The relative closeness of these worlds makes them priority targets for NASA’s James Webb Space Telescope, the most precise of its kind, which in the coming months will be able to confirm whether Gliese 12 b has an atmosphere. If so, in a year or two you could observe the light filtering through it and determine if it contains oxygen, water vapor, or carbon dioxide, signs that life may exist.
Red dwarf stars are the most abundant stars in our galaxy—73% of the total—much more abundant than yellow dwarfs like the Sun. Gliese 12 class stars have an ideal size and mass to find planets the size of the Earth in its surroundings. A smaller star means that eclipses are more pronounced with each transit, and a lower mass means that an orbiting planet produces a greater gravitational wobble in its star.
Red dwarfs are less warm than the Sun, which makes their habitable zones closer, or in other words, they complete their years in just Earth days, which makes the discovery of planets on scales much more viable. reasonable time. To find a twin of the Earth in a star like the Sun, you would have to wait at least 365 days to capture a single eclipse.
Red dwarfs tend to be magnetically active, emitting X-ray emanations that would be quite lethal to anything alive on a planet’s surface. It is one of the problems that the three habitable planets of Trappist-1 may have. However, analyzes by both teams conclude that Gliese 12 shows no signs of such violent behavior.

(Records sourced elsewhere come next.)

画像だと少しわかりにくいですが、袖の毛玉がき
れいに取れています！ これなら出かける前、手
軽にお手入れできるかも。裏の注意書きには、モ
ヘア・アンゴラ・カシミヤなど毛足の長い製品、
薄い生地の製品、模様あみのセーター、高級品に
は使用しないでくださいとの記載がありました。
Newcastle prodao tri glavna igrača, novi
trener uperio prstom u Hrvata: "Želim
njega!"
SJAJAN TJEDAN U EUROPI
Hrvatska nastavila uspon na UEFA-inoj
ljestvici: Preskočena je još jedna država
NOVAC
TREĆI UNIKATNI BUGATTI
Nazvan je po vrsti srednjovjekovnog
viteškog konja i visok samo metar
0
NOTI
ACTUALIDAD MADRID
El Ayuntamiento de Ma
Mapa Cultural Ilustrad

The discovery of this new planet once again puts humanity in an uncomfortable place, as astrophysicist María Rosa Zapatero explains. “I have no doubt that there is life in the universe beyond the solar system. Life may be bustling in Gliese 12 b. The problem is that it cannot be determined unambiguously that it exists, because this star is at a distance unreachable by any human ship. The most we can do from Earth is study its atmosphere. And for now we need more data,” she warns.

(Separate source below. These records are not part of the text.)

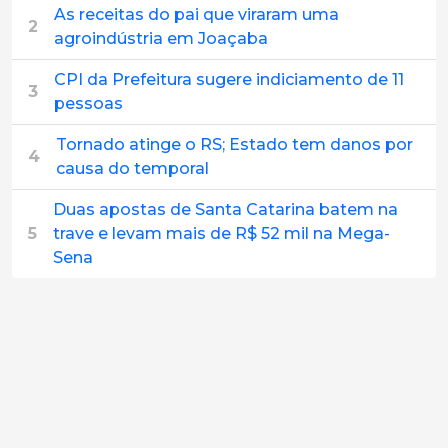
As receitas do pai que viraram uma
2
agroindústria em Joaçaba
CPI da Prefeitura sugere indiciamento de 11
3
pessoas
Tornado atinge o RS; Estado tem danos por
4
causa do temporal
Duas apostas de Santa Catarina batem na
5
trave e levam mais de R$ 52 mil na Mega-
Sena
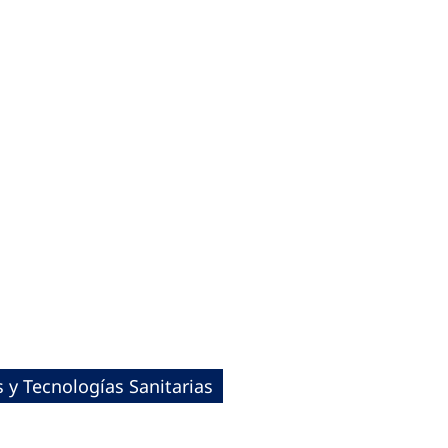
y Tecnologías Sanitarias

Francisco J. Pozuelos, researcher at the Institute of Astrophysics of Andalusia (IAA-CSIC), offers an independent opinion on this finding: “It is a new candidate among small and temperate planets and also seems optimal for studying its atmosphere well,” he acknowledges. The scientist adds that the mass of the new planet “is not well defined” and that more observations will be necessary to refine it. “Without a doubt this new planet is going to be observed with James Webb, although being alone may not provide as much knowledge. One of the good things about knowing a solar system with seven planets like Trappist-1 is that we can do comparative planetology and understand how they formed,” he adds.